Dataset records:
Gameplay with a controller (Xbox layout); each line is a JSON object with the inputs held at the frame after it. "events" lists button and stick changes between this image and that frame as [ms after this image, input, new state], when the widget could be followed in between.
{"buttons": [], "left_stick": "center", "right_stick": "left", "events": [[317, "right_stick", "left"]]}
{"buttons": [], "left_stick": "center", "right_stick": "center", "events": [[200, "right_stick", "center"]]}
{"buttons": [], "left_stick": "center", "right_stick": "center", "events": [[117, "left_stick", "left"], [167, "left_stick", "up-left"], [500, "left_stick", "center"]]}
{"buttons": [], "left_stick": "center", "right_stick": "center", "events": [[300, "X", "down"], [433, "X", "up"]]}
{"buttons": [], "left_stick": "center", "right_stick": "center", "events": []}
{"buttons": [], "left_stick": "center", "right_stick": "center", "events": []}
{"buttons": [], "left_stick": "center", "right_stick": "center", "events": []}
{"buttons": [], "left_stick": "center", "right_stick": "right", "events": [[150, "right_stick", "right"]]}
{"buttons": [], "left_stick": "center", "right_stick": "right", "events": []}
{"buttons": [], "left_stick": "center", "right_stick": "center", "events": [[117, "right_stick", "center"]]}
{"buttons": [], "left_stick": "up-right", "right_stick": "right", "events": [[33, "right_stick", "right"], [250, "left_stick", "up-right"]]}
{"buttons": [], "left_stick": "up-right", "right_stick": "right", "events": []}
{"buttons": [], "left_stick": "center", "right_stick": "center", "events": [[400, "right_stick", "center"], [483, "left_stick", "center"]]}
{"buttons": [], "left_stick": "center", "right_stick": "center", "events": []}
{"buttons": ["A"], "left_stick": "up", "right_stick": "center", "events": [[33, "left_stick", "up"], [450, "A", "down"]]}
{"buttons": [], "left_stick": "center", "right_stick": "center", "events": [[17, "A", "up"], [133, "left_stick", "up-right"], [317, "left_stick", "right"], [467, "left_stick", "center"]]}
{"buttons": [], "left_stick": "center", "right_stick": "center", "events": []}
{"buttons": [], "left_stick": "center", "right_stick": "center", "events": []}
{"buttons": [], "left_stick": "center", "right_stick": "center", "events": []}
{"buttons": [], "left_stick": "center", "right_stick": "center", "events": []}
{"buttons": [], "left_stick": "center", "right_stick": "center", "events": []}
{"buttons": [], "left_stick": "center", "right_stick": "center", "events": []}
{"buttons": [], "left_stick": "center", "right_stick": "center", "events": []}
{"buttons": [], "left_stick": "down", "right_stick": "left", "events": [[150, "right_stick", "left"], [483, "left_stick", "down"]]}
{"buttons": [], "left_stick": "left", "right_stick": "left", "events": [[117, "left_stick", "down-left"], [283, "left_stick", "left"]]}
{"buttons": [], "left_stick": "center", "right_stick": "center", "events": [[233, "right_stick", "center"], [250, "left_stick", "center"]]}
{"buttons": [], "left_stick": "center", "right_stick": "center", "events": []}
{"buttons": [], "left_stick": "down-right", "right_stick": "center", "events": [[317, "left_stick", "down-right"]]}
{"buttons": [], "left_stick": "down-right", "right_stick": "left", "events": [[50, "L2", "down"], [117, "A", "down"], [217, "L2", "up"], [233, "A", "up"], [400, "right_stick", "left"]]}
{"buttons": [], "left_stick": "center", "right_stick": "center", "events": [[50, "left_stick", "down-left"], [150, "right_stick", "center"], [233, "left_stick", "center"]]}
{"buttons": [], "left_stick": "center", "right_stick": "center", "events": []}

The problem: The records above are to be restated word for word.

Written answer:
Gameplay with a controller (Xbox layout); each line is a JSON object with the inputs held at the frame after it. "events" lists button and stick changes between this image and that frame as [ms after this image, input, new state], when the widget could be followed in between.
{"buttons": [], "left_stick": "center", "right_stick": "left", "events": [[317, "right_stick", "left"]]}
{"buttons": [], "left_stick": "center", "right_stick": "center", "events": [[200, "right_stick", "center"]]}
{"buttons": [], "left_stick": "center", "right_stick": "center", "events": [[117, "left_stick", "left"], [167, "left_stick", "up-left"], [500, "left_stick", "center"]]}
{"buttons": [], "left_stick": "center", "right_stick": "center", "events": [[300, "X", "down"], [433, "X", "up"]]}
{"buttons": [], "left_stick": "center", "right_stick": "center", "events": []}
{"buttons": [], "left_stick": "center", "right_stick": "center", "events": []}
{"buttons": [], "left_stick": "center", "right_stick": "center", "events": []}
{"buttons": [], "left_stick": "center", "right_stick": "right", "events": [[150, "right_stick", "right"]]}
{"buttons": [], "left_stick": "center", "right_stick": "right", "events": []}
{"buttons": [], "left_stick": "center", "right_stick": "center", "events": [[117, "right_stick", "center"]]}
{"buttons": [], "left_stick": "up-right", "right_stick": "right", "events": [[33, "right_stick", "right"], [250, "left_stick", "up-right"]]}
{"buttons": [], "left_stick": "up-right", "right_stick": "right", "events": []}
{"buttons": [], "left_stick": "center", "right_stick": "center", "events": [[400, "right_stick", "center"], [483, "left_stick", "center"]]}
{"buttons": [], "left_stick": "center", "right_stick": "center", "events": []}
{"buttons": ["A"], "left_stick": "up", "right_stick": "center", "events": [[33, "left_stick", "up"], [450, "A", "down"]]}
{"buttons": [], "left_stick": "center", "right_stick": "center", "events": [[17, "A", "up"], [133, "left_stick", "up-right"], [317, "left_stick", "right"], [467, "left_stick", "center"]]}
{"buttons": [], "left_stick": "center", "right_stick": "center", "events": []}
{"buttons": [], "left_stick": "center", "right_stick": "center", "events": []}
{"buttons": [], "left_stick": "center", "right_stick": "center", "events": []}
{"buttons": [], "left_stick": "center", "right_stick": "center", "events": []}
{"buttons": [], "left_stick": "center", "right_stick": "center", "events": []}
{"buttons": [], "left_stick": "center", "right_stick": "center", "events": []}
{"buttons": [], "left_stick": "center", "right_stick": "center", "events": []}
{"buttons": [], "left_stick": "down", "right_stick": "left", "events": [[150, "right_stick", "left"], [483, "left_stick", "down"]]}
{"buttons": [], "left_stick": "left", "right_stick": "left", "events": [[117, "left_stick", "down-left"], [283, "left_stick", "left"]]}
{"buttons": [], "left_stick": "center", "right_stick": "center", "events": [[233, "right_stick", "center"], [250, "left_stick", "center"]]}
{"buttons": [], "left_stick": "center", "right_stick": "center", "events": []}
{"buttons": [], "left_stick": "down-right", "right_stick": "center", "events": [[317, "left_stick", "down-right"]]}
{"buttons": [], "left_stick": "down-right", "right_stick": "left", "events": [[50, "L2", "down"], [117, "A", "down"], [217, "L2", "up"], [233, "A", "up"], [400, "right_stick", "left"]]}
{"buttons": [], "left_stick": "center", "right_stick": "center", "events": [[50, "left_stick", "down-left"], [150, "right_stick", "center"], [233, "left_stick", "center"]]}
{"buttons": [], "left_stick": "center", "right_stick": "center", "events": []}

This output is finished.